Personal Finance

Low rate on UK’s first green savings bond


The inaugural UK green savings bond will offer buyers a lower return on their investment than competing products as the government banks on investors’ environmental commitment to drive demand.

National Savings & Investments, the government-backed savings scheme, said its first green bond, which goes on sale on Friday, will come with a fixed rate of 0.65 per cent over three years.

Dubbed a “guilt-free gilt”, after the golden edge on traditional UK debt certificates, proceeds from the bonds will fund government spending on environmental projects such as investing in renewable energy, green transport infrastructure and preventing pollution, NS&I said.

“The UK is already a world leader in green finance and these innovative new savings bonds will deliver both financial returns and environmental benefits, in a transparent and secure way,” said chancellor Rishi Sunak, who has pushed for the launch of UK green bonds to signal the UK’s commitment to environmental finance ahead of the COP26 climate conference next month.
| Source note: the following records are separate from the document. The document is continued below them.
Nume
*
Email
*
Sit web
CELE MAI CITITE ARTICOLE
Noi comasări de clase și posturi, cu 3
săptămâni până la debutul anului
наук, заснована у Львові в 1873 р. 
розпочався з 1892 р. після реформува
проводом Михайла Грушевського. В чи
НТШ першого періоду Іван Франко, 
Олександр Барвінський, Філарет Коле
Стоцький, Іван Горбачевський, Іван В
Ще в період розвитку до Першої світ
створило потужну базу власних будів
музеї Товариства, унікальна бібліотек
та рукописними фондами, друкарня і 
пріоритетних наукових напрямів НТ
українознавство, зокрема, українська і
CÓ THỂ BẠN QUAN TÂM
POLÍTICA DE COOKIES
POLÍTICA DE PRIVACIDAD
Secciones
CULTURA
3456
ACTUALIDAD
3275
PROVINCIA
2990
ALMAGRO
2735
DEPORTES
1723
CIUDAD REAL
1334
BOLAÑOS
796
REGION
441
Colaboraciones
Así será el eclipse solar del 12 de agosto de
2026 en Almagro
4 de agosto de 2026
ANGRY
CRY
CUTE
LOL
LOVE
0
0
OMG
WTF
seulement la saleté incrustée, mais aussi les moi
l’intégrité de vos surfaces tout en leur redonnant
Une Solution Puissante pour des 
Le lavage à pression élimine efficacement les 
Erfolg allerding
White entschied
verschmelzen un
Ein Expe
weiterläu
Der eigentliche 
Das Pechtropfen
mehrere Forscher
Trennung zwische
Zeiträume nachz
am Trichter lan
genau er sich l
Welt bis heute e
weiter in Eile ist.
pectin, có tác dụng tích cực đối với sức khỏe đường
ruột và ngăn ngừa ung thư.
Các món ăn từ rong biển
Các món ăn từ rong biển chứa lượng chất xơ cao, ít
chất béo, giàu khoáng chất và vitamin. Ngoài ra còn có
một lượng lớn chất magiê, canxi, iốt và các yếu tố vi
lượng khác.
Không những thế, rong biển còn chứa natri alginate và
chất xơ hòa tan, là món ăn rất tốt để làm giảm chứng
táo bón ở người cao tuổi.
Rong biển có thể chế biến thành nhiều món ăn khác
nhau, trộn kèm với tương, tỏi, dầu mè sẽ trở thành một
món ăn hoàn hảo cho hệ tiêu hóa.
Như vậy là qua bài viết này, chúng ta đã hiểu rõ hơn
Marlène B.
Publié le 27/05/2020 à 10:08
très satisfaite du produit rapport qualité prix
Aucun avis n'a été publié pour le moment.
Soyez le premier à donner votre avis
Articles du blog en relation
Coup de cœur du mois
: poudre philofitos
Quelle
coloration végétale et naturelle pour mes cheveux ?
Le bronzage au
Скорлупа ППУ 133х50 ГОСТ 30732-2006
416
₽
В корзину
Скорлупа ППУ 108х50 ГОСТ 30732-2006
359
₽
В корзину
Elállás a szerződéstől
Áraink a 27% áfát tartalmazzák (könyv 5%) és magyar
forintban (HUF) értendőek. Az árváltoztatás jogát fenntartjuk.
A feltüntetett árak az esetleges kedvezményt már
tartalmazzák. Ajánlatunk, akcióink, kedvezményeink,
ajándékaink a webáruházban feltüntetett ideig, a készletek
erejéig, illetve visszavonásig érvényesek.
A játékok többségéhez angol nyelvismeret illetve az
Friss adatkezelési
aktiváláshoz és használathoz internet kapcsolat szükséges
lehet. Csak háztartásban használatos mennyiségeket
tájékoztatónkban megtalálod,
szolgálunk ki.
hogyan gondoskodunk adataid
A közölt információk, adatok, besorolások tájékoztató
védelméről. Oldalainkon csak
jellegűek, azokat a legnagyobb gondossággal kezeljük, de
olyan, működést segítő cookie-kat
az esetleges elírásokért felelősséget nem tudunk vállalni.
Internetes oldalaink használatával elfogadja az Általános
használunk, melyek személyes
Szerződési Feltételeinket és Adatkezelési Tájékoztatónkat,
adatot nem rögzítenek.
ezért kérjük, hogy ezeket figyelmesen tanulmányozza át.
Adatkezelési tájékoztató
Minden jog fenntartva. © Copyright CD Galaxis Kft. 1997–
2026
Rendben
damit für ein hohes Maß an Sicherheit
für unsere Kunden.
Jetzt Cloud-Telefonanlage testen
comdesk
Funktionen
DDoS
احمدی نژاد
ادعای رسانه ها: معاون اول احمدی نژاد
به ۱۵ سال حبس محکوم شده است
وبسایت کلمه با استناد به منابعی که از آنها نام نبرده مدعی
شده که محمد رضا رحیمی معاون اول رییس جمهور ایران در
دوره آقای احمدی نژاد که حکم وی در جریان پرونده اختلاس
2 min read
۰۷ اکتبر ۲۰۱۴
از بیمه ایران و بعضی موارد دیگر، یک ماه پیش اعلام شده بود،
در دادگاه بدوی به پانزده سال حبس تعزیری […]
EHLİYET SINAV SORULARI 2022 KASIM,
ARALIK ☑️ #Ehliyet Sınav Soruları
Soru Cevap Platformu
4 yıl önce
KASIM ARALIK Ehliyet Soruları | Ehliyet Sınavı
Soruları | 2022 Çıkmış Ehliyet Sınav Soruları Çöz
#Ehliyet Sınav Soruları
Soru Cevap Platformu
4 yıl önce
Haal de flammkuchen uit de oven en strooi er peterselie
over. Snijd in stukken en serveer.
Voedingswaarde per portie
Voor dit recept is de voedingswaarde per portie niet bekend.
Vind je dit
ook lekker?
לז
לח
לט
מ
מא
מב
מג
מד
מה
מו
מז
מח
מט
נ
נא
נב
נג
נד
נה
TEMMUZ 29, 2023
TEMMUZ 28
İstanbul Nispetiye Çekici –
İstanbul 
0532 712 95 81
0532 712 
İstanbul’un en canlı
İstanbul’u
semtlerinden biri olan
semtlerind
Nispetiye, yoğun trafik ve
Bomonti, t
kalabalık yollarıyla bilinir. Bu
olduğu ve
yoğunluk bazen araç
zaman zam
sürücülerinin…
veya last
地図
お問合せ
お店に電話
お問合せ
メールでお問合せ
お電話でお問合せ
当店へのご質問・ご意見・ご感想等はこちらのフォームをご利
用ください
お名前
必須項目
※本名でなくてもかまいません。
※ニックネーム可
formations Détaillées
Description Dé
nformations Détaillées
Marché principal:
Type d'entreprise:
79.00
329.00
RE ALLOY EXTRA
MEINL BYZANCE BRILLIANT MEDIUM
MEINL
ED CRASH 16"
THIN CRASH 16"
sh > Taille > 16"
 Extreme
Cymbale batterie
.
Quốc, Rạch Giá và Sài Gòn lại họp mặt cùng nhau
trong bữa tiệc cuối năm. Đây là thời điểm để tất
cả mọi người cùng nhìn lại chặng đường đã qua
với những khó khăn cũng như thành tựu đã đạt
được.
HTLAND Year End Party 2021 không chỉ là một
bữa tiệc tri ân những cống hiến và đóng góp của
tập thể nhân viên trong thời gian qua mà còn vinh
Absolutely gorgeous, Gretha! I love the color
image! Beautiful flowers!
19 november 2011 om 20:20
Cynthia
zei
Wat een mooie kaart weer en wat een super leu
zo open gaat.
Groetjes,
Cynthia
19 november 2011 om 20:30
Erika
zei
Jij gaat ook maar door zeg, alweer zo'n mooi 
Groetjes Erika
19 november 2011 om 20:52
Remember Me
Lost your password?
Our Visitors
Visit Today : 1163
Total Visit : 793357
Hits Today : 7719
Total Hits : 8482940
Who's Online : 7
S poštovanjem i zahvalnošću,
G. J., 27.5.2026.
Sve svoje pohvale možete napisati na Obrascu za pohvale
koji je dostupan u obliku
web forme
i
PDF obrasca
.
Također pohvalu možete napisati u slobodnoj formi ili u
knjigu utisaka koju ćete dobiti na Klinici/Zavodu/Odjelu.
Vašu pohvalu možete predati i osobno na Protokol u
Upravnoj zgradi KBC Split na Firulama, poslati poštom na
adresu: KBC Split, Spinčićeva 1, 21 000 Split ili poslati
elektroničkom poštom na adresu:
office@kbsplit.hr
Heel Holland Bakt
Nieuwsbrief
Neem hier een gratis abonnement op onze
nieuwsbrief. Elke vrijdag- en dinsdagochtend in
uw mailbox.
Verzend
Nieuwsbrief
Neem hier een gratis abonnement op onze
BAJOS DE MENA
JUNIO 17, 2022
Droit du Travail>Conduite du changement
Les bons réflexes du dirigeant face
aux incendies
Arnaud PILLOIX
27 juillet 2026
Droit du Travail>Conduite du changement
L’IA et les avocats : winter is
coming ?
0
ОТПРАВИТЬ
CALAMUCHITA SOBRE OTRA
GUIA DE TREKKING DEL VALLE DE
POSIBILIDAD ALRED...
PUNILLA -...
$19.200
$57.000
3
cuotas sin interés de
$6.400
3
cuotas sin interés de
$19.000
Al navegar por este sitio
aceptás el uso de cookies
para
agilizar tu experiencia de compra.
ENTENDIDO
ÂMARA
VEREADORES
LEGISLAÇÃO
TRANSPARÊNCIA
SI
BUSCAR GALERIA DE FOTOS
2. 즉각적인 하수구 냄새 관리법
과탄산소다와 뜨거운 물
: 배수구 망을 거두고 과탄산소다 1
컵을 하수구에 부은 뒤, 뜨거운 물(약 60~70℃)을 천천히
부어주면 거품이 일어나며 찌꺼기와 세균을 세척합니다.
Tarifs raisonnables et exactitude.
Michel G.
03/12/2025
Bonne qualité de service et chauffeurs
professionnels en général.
However, investment analysts have warned that the green bonds may struggle to win demand from rate-sensitive retail investors if the return on offer is lower than savers can find elsewhere.

“If the rate is below 1.8 per cent, the bond’s green credentials and its NS&I brand and backing are going to have to do the heavy lifting rather than the rate,” said Laith Khalaf, head of investment analysis at AJ Bell.

Khalaf calculated last month that it would cost the Treasury £210m per year to match the leading bank savings bond rate of 1.8 per cent.

In the past, NS&I savings bonds typically offered higher rates compared with the cost of government borrowing in bond markets. But it scrapped some of its most popular savings products two years ago, saying that very low gilt yields had made it substantially cheaper for the government to raise the funds from big investors rather than individual savers.

NS&I’s market share fell after it slashed rates for retail savers from a more competitive 1.15 per cent on its popular income bond to 0.01 per cent.

Becky O’Connor, head of pensions and savings at Interactive Investor, said the green bonds might “offer a feel-good factor for savers” but that the rate was “not competitive”.

The green bond rate is not only well below the best rates on retail savings products, it also means savers would be getting less than the yields offered to government bond investors, with three-year government debt currently yielding 0.68 per cent.

The launch comes at a time when bond yields have risen rapidly as investors react to hints from the Bank of England that it could raise interest rates as soon as next month. A month ago the three-year gilt yielded as little as 0.25 per cent.

The prospect of rate rises could also weigh on retail investors’ enthusiasm for the green savings bonds, which require them to lock away their money for three years.

Some environmental advocates have criticised the government green-tinted debt plans as a “PR exercise”. They argue the government should tap debt markets at the best available rates to fund its environmental plans.

The UK government has also recently launched a green borrowing programme aimed at financial markets, raising £16bn from two sales of green gilts. Bond investors have so far proved willing to pay a small premium for these bonds — in the process accepting a marginally lower yield — over conventional government debt.

NS&I said the green bonds will be on sale for at least the next three months and open to investments between £100 and £100,000.